■ Text block
━━━━━━━━━━
HART Plant of the Year: Digital Output

Just as all roads once led to Rome, today all pipelines lead to Fort Saskatchewan – at least those carrying hydrocarbons in the middle of Canada’s oil-rich Alberta province. The pipeline hub is the BP Canada plant located in the city. “We have just about every pipeline in central Alberta coming in and out of Ft.

By Hank Hogan November 1, 2006

AT A GLANCE

Award-winning savings

Sidestep signal conversion

Eliminate errors

HART beyond maintenance

Sidebars: Real-time recognition

Just as all roads once led to Rome, today all pipelines lead to Fort Saskatchewan– at least those carrying hydrocarbons in the middle of Canada’s oil-rich Alberta province. The pipeline hub is the BP Canada plant located in the city. “We have just about every pipeline in central Alberta coming in and out of Ft. Saskatchewan,” says Marcel Boisvert, a senior instrument/electrical craftsman with BP Canada Energy.

The material in the pipelines not only moves through the area but also changes owners. BP Canada Ft. Saskatchewan does the custody transfer measurement, and getting those readings right presents a challenge. However, thanks to hard work and HART Communication technology, Boisvert reports, “Our measurement balances are fantastic. Our accuracies are just phenomenal.” .

The plant’s engineering staff put the digital process variable output of HART-enabled transmitters to use, thereby improving accuracy, saving up to a quarter million dollars annually, and earning HART Plant of the Year honors for 2006. Theirs is a tale interest for anyone who wants to know how HART technologies can help improve processes.

Balancing the books

The Ft. Saskatchewan plant makes propane, butane, natural gas liquid (NGL) condensate and ethane with carbon dioxide removed. In a given year, 1.5 million cubic meters of propane leaves the plant, bound for other BP facilities. The other products produced also ship in large volumes. The plant staff employs temperature and pressure readings to compensate the flow measurement and quantify what’s in the pipes.

A decade ago BP Canada started installing HART-enabled temperature and pressure transmitters in Ft. Saskatchewan. Today a majority of the 600 transmitters in the plant are HART-enabled. As part of the upgrade package, the company also installed flow computers, up to four transmitters per computer.

In the initial configuration, Boisvert says the 4-20 mA analog signal output from a transmitter was fed into a flow computer. The digital signal superimposed atop the analog signal as part of the HART standard functioned as a second communication channel to and from the transmitter but was not being used by the flow computer.
━━━━━━━━━━
■ Do this
Extend the article about HART technology at the Fort Saskatchewan plant, picking up after its final sentence.

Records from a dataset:
━━━━━━━━━━
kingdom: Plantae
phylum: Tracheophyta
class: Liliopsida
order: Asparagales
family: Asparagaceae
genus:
━━━━━━━━━━
■ The answer
For audit and other purposes, flow-computer readings were and are compared to that of a standard, certified gauge. One plant staff person handled transmitter calibration while another did the meter proving. The accuracy in the mass delivery demanded by contract was one or two tenths of a percent, a figure that translated into a need for highly accurate temperature and pressure readings. For example, a temperature error of 0.25 °C results in up to a 0.07% net flow error. Multiplied by the amount of product Ft. Saskatchewan ships, that error meant a potential loss of $250,000 a year. For NGL, the corresponding figure was $350,000, creating strong incentives for accurate measurements. In addition, those receiving the product would make their own readings and take action if a large enough difference was found. “There will be a correction, if you have somebody at the other end able to do the measurement as well as you do or better,” says Boisvert in explaining what would happen.

Speaking one language

Problems, however, cropped up when Boisvert and coworkers tried to reduce the measurement error. Despite diligent transmitter calibration efforts that should have kept the devices operating within a tenth degree, meter proving continued to indicate an inaccuracy of up to half a degree. The employee proving the meter would then adjust the transmitters or ask for them to be calibrated. Calibration showed that the transmitters were working well within tolerances. The sequence would then repeat for each employee’s area until various team members witnessed each he team finally found the problem to be within the flow computer, specifically in the transformation of the analog signal into its digital equivalent. “The analog to digital conversion was not as accurate as what we were looking for,” notes Boisvert.

The errors weren’t great, perhaps 0.2 to 0.5 °C on a range of -18 to +65.5 °C. On the pressure side, the discrepancy might be up to 50 kiloPascals on a range of 10,000 kPa. Those small errors, though, were enough to eat up a significant part of the overall allowable error budget.

Faced with this problem, the team started looking for a solution. A series of tests convinced them the readout at the transmitter agreed with analog and digital signals. That was when the group decided to sidestep conversion, notes Boisvert. “If the flow computer speaks HART and the transmitter speaks HART, let’s read the digital value rather than the analog value,” he says, thinking through the process.

The simple-sounding idea required a bit of work. For one thing, the flow computer’s model didn’t natively read or write HART commands. However, it was programmable at a low level. The vendor provided what was essentially a translator, allowing Ft. Saskatchewan’s team to worry only about the higher level application software.

Part of the solution also involved upgrading the transmitters. A typical specification for a transmitter of 0.5-degree accuracy wouldn’t work. “We were looking for that 0.2 degree accuracy,” says Boisvert. Working with vendors, they found transmitters that would hit the more stringent spec. Such a tightening only made sense, though, because the conversion-induced error had been eliminated.

Highly accurate results

With transmitters and flow computers talking without an analog step in the middle and with more accurate transmitters, the Ft. Saskatchewan plant achieved the desired performance. It’s hard to pinpoint an exact dollar figure saved due to the improvement because, as Boisvert notes, the error could have been positive or negative. The total amount of the possible adjustment, however, runs in the hundreds of thousands of dollars a year. Since the setup has been in place for a decade, potential savings are in the millions of dollars.

Another benefit even harder to quantify has been removal of internal inconsistencies. That has contributed to creation of a well- deserved reputation that helps in certifying measurements to external parties. “There’s never any issues about our accuracy,” says Boisvert.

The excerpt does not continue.